#### Description of the task:
What you return should be the full listing, copied exactly and stripped of its pictures.

#### Dataset records:
☆ ☆ ☆ ☆ ☆

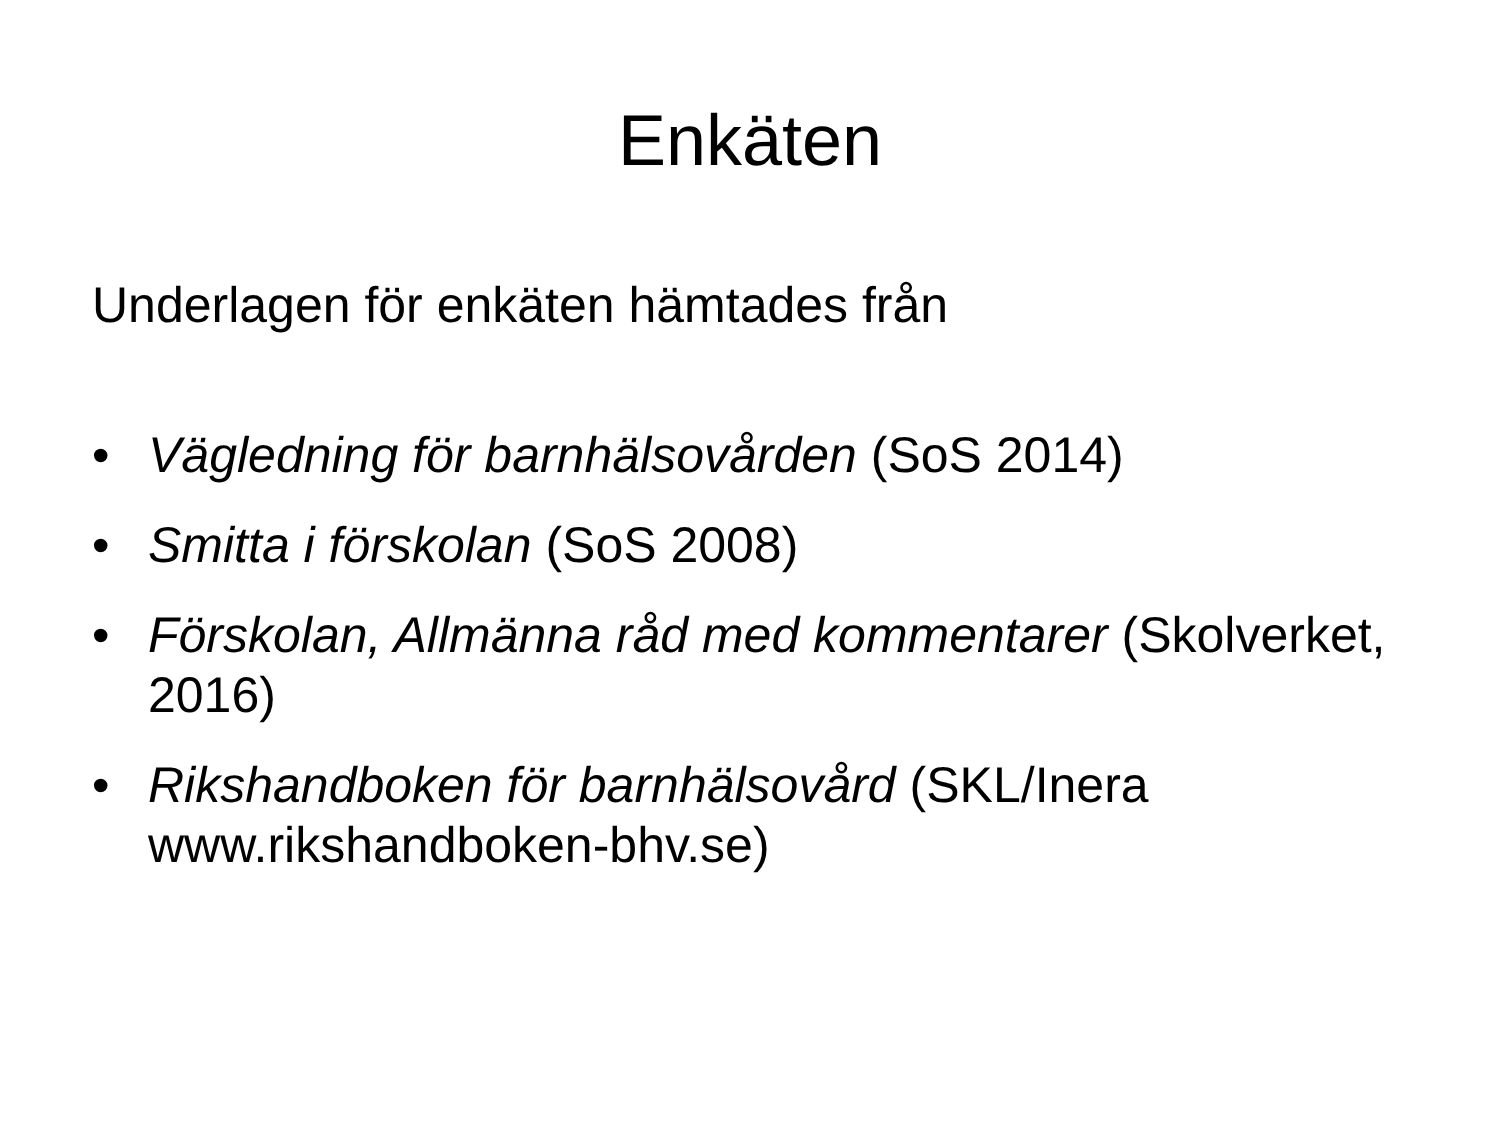Enkäten
Underlagen för enkäten hämtades från
• Vägledning för barnhälsovården (SoS 2014)
• Smitta i förskolan (SoS 2008)
• Förskolan, Allmänna råd med kommentarer (Skolverket, 2016)
• Rikshandboken för barnhälsovård (SKL/Inera www.rikshandboken-bhv.se)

☆ ☆ ☆ ☆ ☆

#### Solution to this exercise:
Enkäten
Underlagen för enkäten hämtades från
• Vägledning för barnhälsovården (SoS 2014)
• Smitta i förskolan (SoS 2008)
• Förskolan, Allmänna råd med kommentarer (Skolverket, 2016)
• Rikshandboken för barnhälsovård (SKL/Inera www.rikshandboken-bhv.se)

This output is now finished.